De pronto a Neruda aquel encuentro le achico la edad de modo decisivo esos colegas a los que encontró en Tenerife no eran territorio de Franco, eran ciudadanos que le recordaban una etapa en la que la libertad era un caballo verde, o una gaceta embarcada en la aventura de un mundo distinto. Por aquellas aventuras que ahora rememoraban como adultos que regresan a una playa en la que fueron felices habían transitado sus ambiciones juveniles, y ahora se reproducían en medio de una conversación que no tenía otro vuelo que el vuelo de una tertulia de amigos que un día creyeron que la luz no se apagaría nunca.
La luz entonces seguía difusa; el dictador estaba aun ejerciendo, los canarios que le recibieron seguían (como dijo uno de ellos, Pérez Minik) al rojo vivo, y él se aprestaba a viajar a Chile para ayudar a un ciudadano que luego seria asesinado, como Lorca un día, por la dictadura que nadie podía adivinar en ese momento que se instalara en su país.

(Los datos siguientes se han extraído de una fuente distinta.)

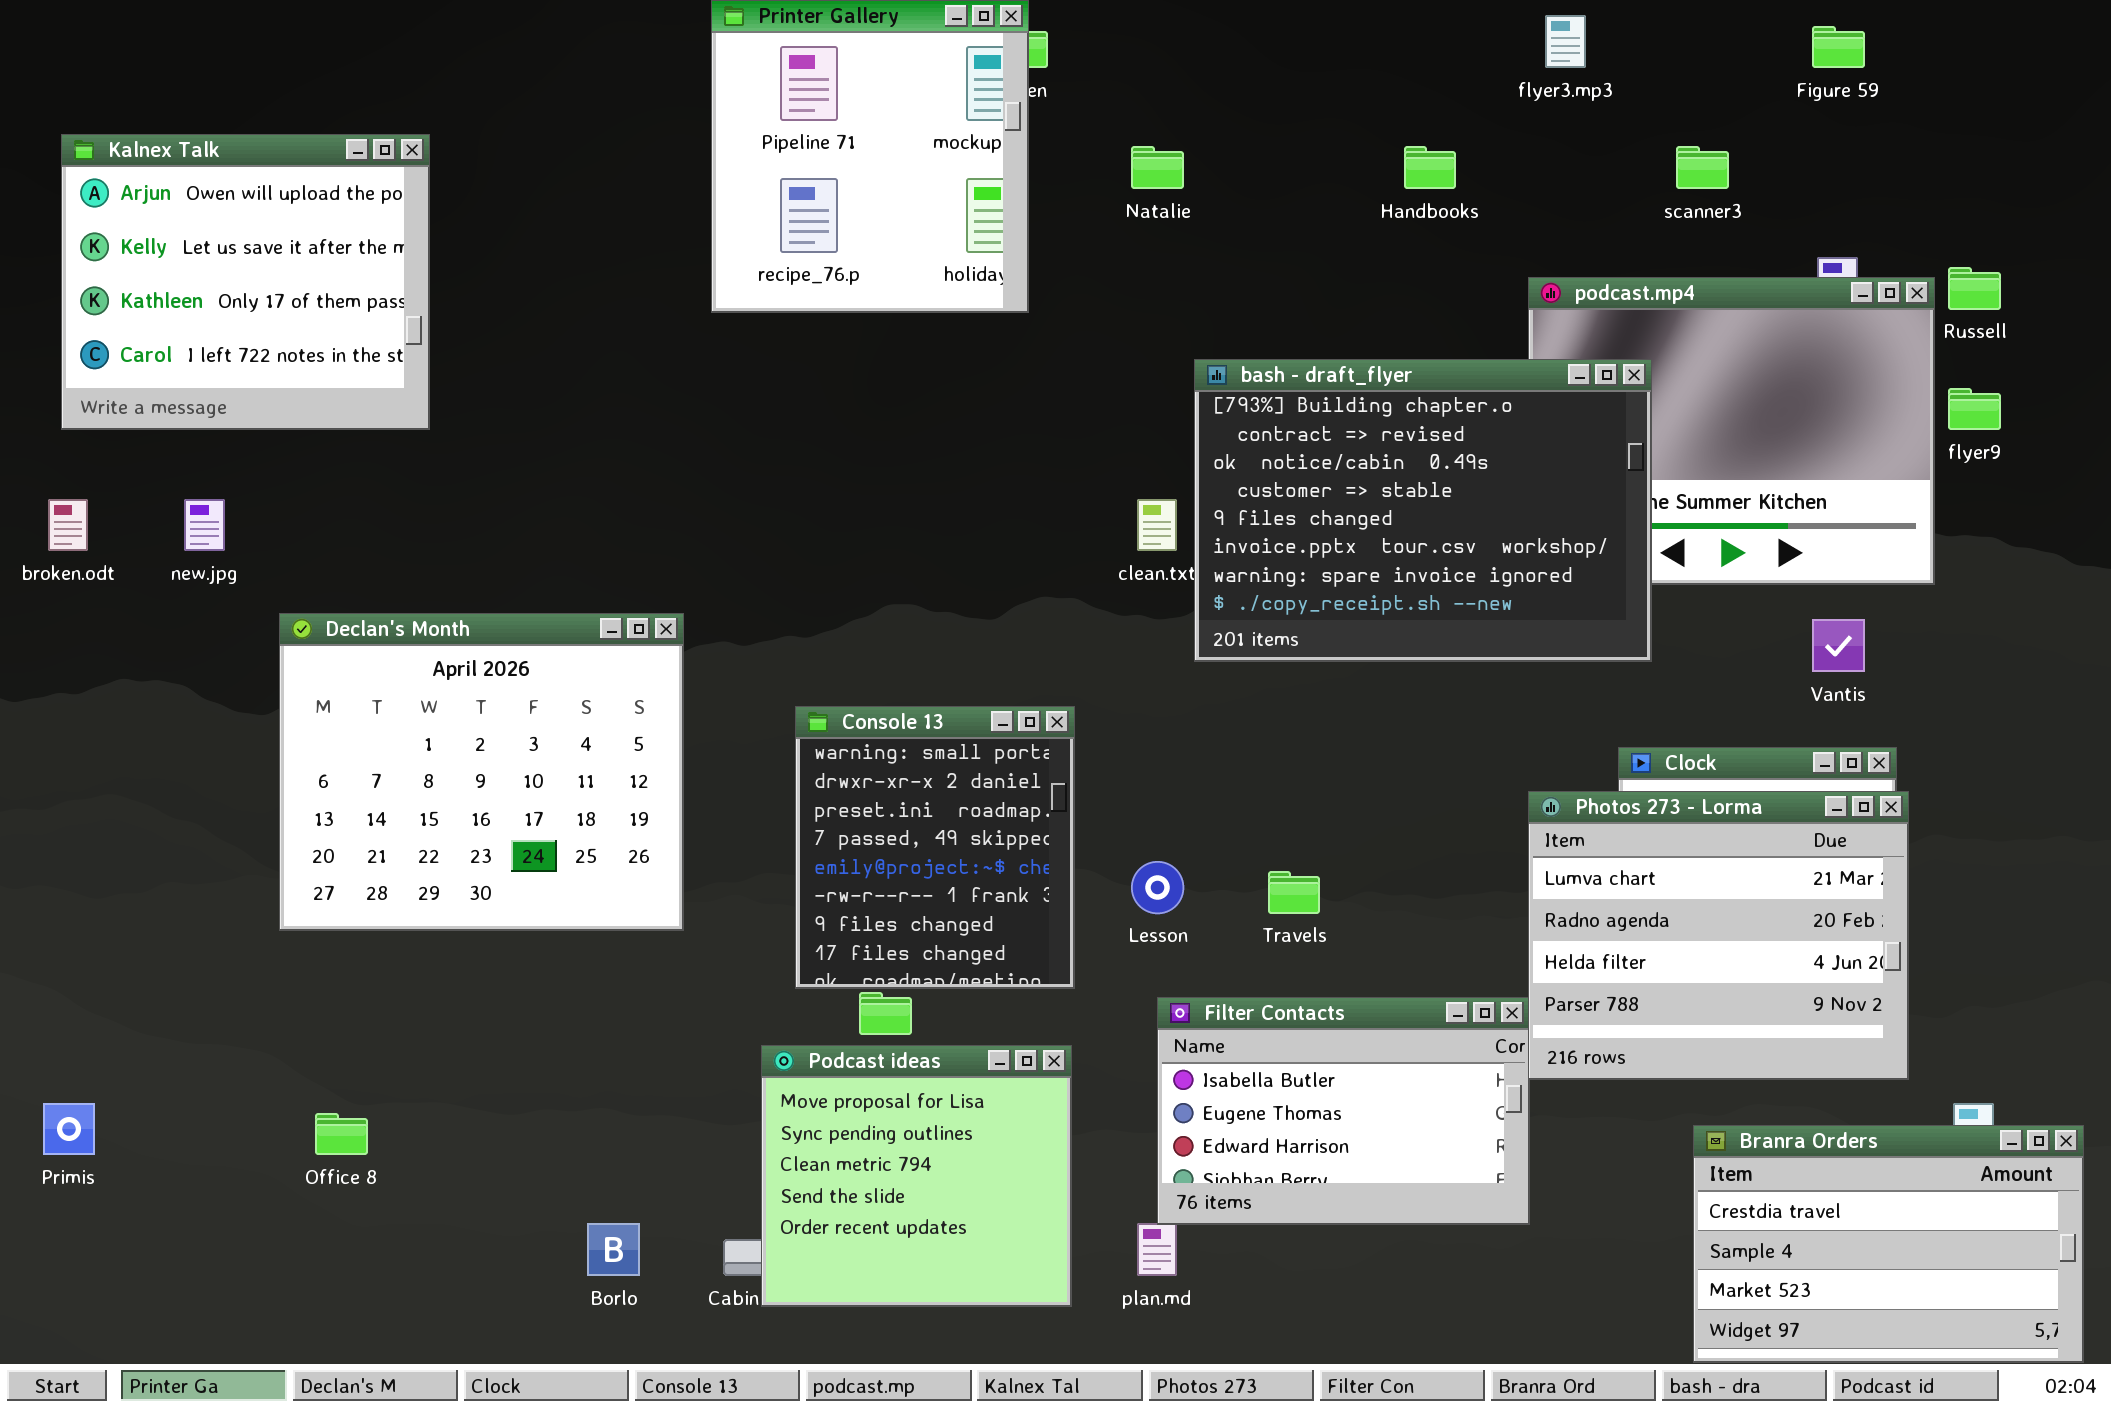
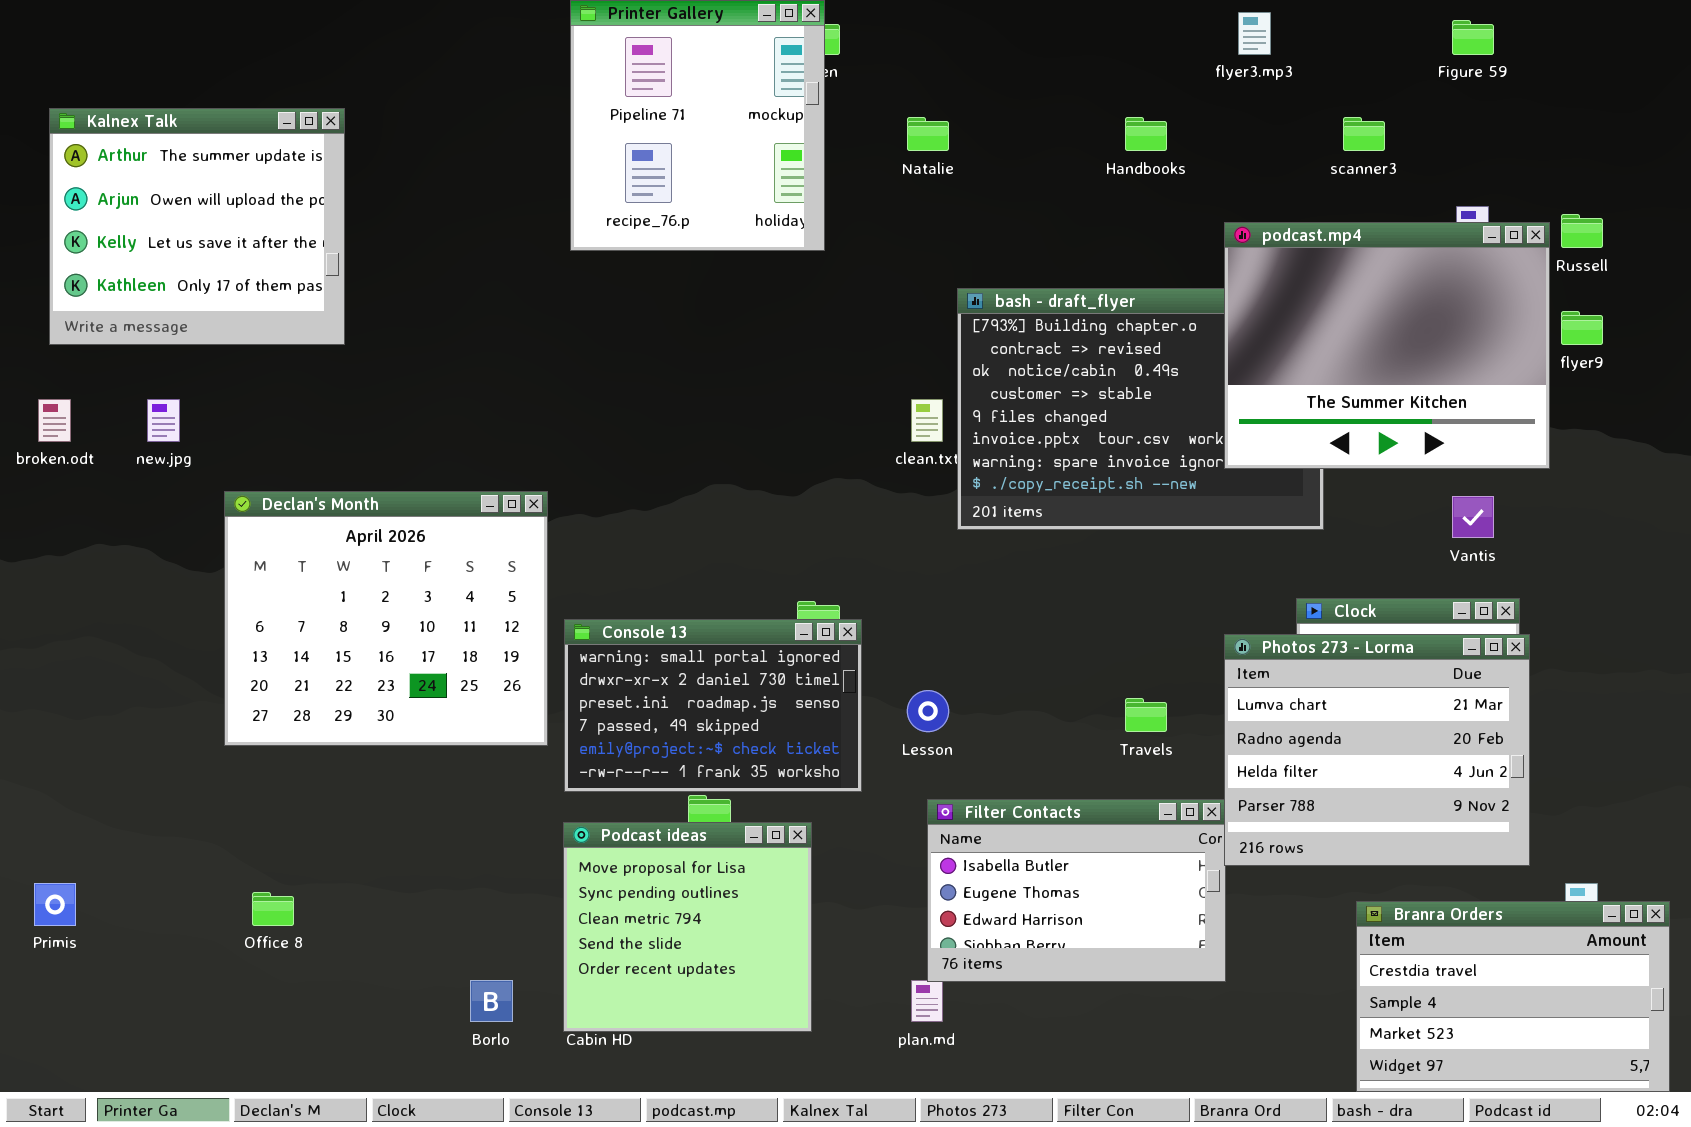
Kalnex Talk: [61,134,430,430] -> [49,108,345,345], scrolled up 1 row
podcast.mp4: [1528,277,1935,585] -> [1224,222,1550,469], raised
Console 13: [795,706,1075,989] -> [564,619,862,792], resized
Travels: [1268,871,1320,914] -> [1125,698,1167,732], moved
Podcast ideas: [761,1045,1072,1307] -> [563,822,812,1032], moved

Así que ahora, cada día, siempre que aparece una noticia sobre Pablo Neruda, y todos los días aparece una noticia sobre Pablo Neruda, no recuerdo al poeta grandilocuente de las habitaciones universitarias sino a aquel hombre pegado a su pipa que bajo del barco para abrazar los restos vivos de un tiempo inolvidable que luego se fue apagando y dejémonos a nosotros como testigos provisionales de un instante que fue especialmente feliz. Con Matilde.